As you want ALL the subsets of a set you can iterate it:

import itertools

sequence = [1, 2, 3, 4]
for i in range(len(sequence)):
    for j in itertools.combinations(sequence, i):
        print(j)

The output will be

() (1,) (2,) (3,) (4,) (1, 2) (1, 3) (1, 4) (2, 3) (2, 4) (3, 4) (1, 2, 3) (1, 2, 4) (1, 3, 4) (2, 3, 4)

Hope this help!

Solution 3:

So, the logic is to reverse sort the numbers,and suppose the list of numbers is l and sum to be formed is s.

   for i in b:
            if(a(round(n-i,2),b[b.index(i)+1:])):
                r.append(i)    
                return True
        return False

then, we go through this loop and a number is selected from l in order and let say it is i . there are 2 possible cases either i is the part of sum or not. So, we assume that i is part of solution and then the problem reduces to l being l[l.index(i+1):] and s being s-i so, if our function is a(l,s) then we call a(l[l.index(i+1):] ,s-i). and if i is not a part of s then we have to form s from l[l.index(i+1):] list. So it is similar in both the cases , only change is if i is part of s, then s=s-i and otherwise s=s only.

now to reduce the problem such that in case numbers in l are greater than s we remove them to reduce the complexity until l is empty and in that case the numbers which are selected are not a part of our solution and we return false.

if(len(b)==0):
    return False    
while(b[0]>n):
    b.remove(b[0])
    if(len(b)==0):
        return False    

and in case l has only 1 element left then either it can be part of s then we return true or it is not then we return false and loop will go through other number.

if(b[0]==n):
    r.append(b[0])
    return True
if(len(b)==1):
    return False

note in the loop if have used b..but b is our list only.and i have rounded wherever it is possible, so that we should not get wrong answer due to floating point calculations in python.

r=[]
list_of_numbers=[61.12,13.11,100.12,12.32,200,60.00,145.34,14.22,100.21,14.77,214.35,200.32,65.43,0.49,132.13,143.21,156.34,11.32,12.34,15.67,17.89,21.23,14.21,12,122,134]
list_of_numbers=sorted(list_of_numbers)
list_of_numbers.reverse()
sum_to_be_formed=401.54
def a(n,b):
    global r
    if(len(b)==0):
        return False    
    while(b[0]>n):
        b.remove(b[0])
        if(len(b)==0):
            return False    
    if(b[0]==n):
        r.append(b[0])
        return True
    if(len(b)==1):
        return False
    for i in b:
        if(a(round(n-i,2),b[b.index(i)+1:])):
            r.append(i)    
            return True
    return False
if(a(sum_to_be_formed,list_of_numbers)):
    print(r)

this solution works fast.more fast than one explained above.
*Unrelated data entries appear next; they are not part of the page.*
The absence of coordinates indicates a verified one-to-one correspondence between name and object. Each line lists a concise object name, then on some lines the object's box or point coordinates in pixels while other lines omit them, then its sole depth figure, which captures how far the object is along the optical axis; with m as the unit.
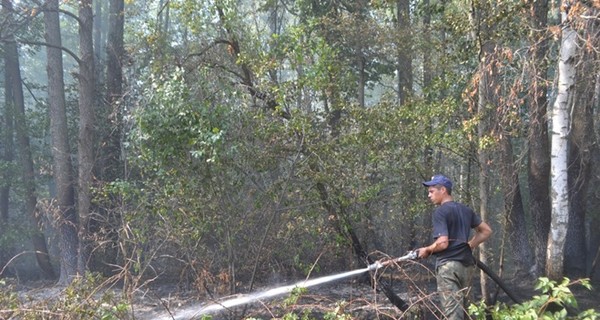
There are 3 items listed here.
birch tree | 6.72
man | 5.61
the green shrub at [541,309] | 4.18
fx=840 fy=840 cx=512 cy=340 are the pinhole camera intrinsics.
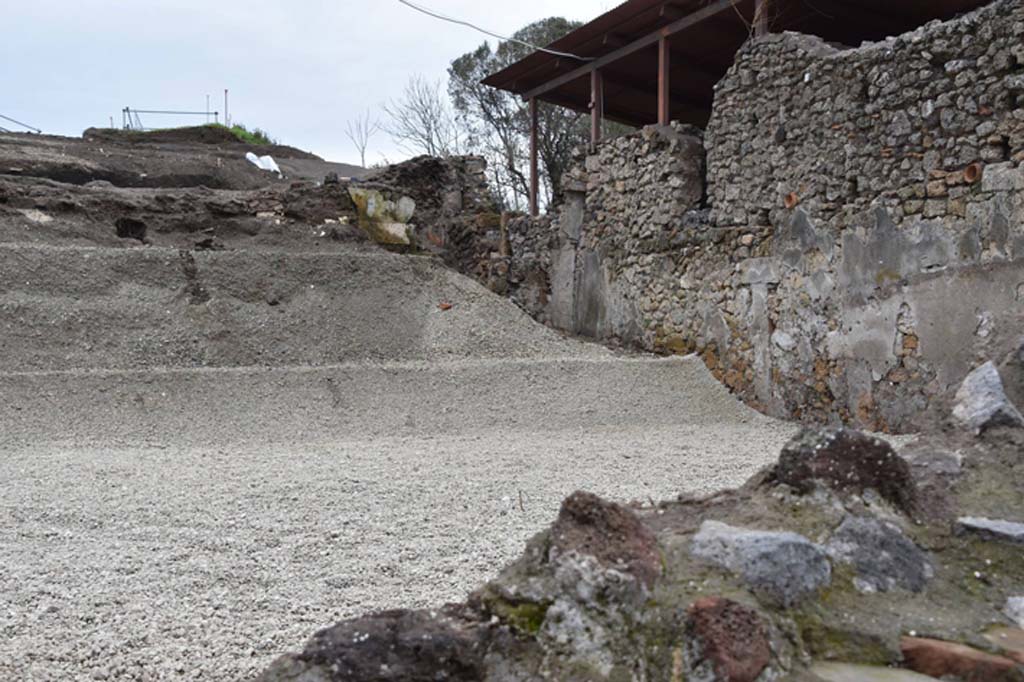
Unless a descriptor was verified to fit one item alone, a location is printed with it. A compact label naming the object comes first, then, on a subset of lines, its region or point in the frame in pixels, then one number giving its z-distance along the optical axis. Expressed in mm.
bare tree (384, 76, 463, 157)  23422
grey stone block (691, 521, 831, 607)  1725
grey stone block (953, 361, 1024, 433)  2527
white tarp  18422
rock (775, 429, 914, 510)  2088
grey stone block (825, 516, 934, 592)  1832
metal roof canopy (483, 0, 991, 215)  9391
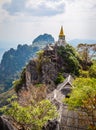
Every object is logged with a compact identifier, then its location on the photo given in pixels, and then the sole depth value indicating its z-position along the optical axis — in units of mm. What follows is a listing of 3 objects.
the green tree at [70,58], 65625
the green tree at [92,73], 54134
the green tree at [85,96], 23297
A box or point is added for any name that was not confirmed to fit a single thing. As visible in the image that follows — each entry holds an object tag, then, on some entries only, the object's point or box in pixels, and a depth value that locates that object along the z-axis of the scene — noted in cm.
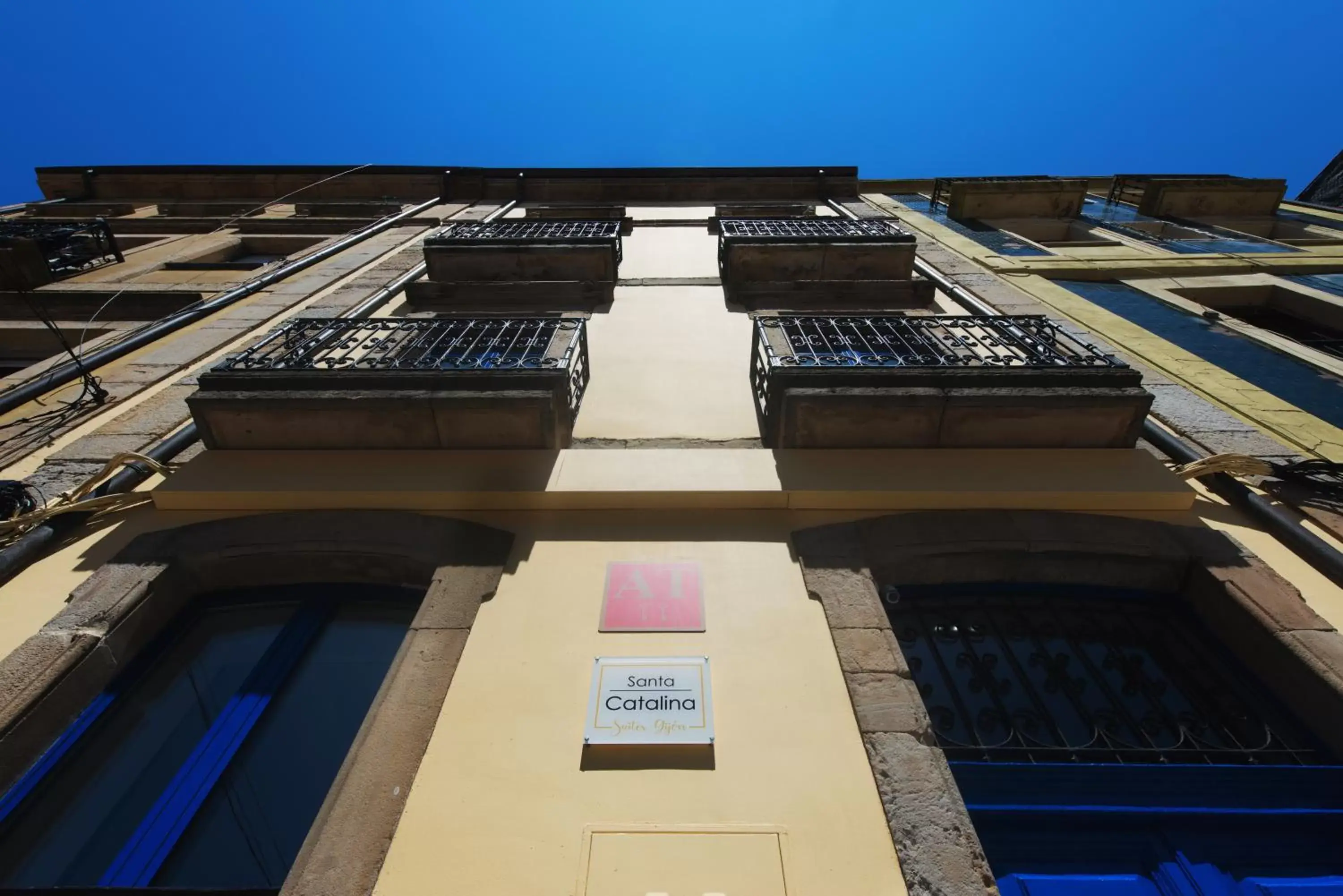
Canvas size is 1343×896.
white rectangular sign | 286
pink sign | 346
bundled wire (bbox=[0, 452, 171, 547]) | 393
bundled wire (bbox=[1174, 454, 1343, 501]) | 425
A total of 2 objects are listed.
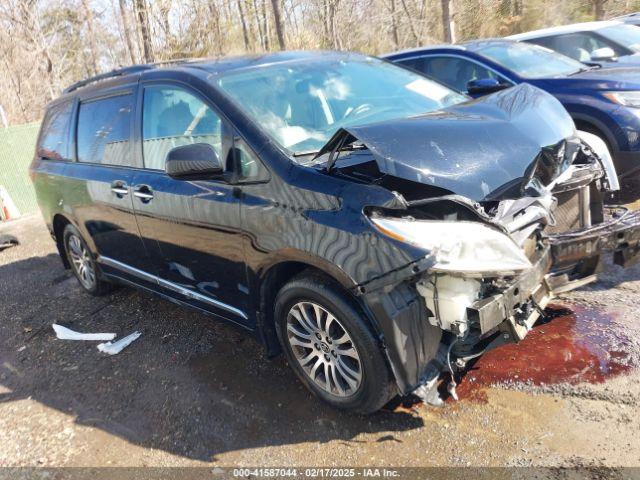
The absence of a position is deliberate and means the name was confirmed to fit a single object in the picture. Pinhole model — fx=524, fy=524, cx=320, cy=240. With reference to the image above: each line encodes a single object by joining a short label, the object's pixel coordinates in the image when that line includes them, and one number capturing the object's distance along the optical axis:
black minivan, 2.39
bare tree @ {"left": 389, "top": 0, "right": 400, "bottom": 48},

However this works for positive numbers only. However also it works good if there is a solution only otherwise it takes to much time to get out of loops.

an example run is like this lets say

    l=[1,6,7,8,10]

and s=22 i.e. s=1+6+7+8
so it goes through like this 

1.) [10, 8, 7, 6, 1] 22
i.e. 10  is selected to be part of 22..so s=22-10=12 and l=l.remove(10)
2.) [8, 7, 6, 1] 12
i.e. 8  is selected to be part of 12..so s=12-8=4 and l=l.remove(8)
3.) [7, 6, 1] 4  
now 7,6 are removed and 1!=4 so it will return false for this execution where 8 is selected.
4.)[6, 1] 5
i.e. 7  is selected to be part of 12..so s=12-7=5 and l=l.remove(7)
now 6 are removed and 1!=5 so it will return false for this execution where 7 is selected.
5.)[1] 6
i.e. 6  is selected to be part of 12..so s=12-6=6 and l=l.remove(6)
now 1!=6 so it will return false for this execution where 6 is selected.
6.)[] 11
i.e. 1 is selected to be part of 12..so s=12-1=1 and l=l.remove(1)
now l is empty so all the cases for which 10 was a part of s are false and so 10 is not a part of s and we now start with 8 and same cases follow.
7.)[7, 6, 1] 14
8.)[6, 1] 7
9.)[1] 1

just to give a comparison which i ran on my computer which is not so good. using

l=[61.12,13.11,100.12,12.32,200,60.00,145.34,14.22,100.21,14.77,214.35,145.21,123.56,11.90,200.32,65.43,0.49,132.13,143.21,156.34,11.32,12.34,15.67,17.89,21.23,14.21,12,122,134]

and

s=2000

my loop ran 1018 times and 31 ms.

and previous code loop ran 3415587 times and took somewhere near 16 seconds.

however in case a solution does not exist my code ran more than few minutes so i stopped it and previous code ran near around 17 ms only and previous code works with negative numbers also.

so i thing some improvements can be done.